__Activity__. Locate every line in the listing below that contains the word "only" and copy each of those lines.

[[ Entries provided open ]]

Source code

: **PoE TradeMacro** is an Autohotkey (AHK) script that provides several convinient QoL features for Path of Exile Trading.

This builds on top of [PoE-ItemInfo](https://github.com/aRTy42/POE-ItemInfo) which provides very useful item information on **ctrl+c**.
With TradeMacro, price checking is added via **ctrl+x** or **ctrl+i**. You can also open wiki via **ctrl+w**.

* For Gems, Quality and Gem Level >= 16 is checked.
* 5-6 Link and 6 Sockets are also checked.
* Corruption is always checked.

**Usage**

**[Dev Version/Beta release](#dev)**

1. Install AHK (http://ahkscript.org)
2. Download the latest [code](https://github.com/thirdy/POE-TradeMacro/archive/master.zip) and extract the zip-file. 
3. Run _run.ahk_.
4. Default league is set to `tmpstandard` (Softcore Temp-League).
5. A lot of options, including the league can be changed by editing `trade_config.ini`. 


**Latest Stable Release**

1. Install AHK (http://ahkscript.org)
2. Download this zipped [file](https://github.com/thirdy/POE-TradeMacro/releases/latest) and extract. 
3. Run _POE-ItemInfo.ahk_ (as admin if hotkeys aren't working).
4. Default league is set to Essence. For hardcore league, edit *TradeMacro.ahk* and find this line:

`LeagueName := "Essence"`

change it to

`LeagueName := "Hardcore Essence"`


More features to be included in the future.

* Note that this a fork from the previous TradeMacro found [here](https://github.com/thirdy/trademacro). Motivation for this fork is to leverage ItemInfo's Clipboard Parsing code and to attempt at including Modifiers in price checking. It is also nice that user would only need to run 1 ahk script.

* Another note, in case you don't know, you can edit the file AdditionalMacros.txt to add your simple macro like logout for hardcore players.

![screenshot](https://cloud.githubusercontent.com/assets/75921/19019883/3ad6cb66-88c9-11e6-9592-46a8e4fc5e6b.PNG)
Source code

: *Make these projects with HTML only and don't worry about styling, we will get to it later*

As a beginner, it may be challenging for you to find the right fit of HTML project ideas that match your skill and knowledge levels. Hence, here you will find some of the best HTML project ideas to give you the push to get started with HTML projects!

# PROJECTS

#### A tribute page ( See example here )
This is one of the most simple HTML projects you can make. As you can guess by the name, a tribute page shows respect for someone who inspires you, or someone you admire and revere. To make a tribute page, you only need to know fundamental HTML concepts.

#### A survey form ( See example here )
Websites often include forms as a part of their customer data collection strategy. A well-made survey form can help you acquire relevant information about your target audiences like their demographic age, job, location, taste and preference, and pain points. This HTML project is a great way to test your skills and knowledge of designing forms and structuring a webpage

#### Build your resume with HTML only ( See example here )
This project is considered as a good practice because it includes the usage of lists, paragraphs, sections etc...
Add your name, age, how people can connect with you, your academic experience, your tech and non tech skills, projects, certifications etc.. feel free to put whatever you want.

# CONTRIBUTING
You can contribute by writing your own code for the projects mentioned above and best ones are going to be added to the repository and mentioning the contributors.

[[ Entries provided closed ]]

__Completed task__.
* Note that this a fork from the previous TradeMacro found [here](https://github.com/thirdy/trademacro). Motivation for this fork is to leverage ItemInfo's Clipboard Parsing code and to attempt at including Modifiers in price checking. It is also nice that user would only need to run 1 ahk script.
: *Make these projects with HTML only and don't worry about styling, we will get to it later*
This is one of the most simple HTML projects you can make. As you can guess by the name, a tribute page shows respect for someone who inspires you, or someone you admire and revere. To make a tribute page, you only need to know fundamental HTML concepts.
#### Build your resume with HTML only ( See example here )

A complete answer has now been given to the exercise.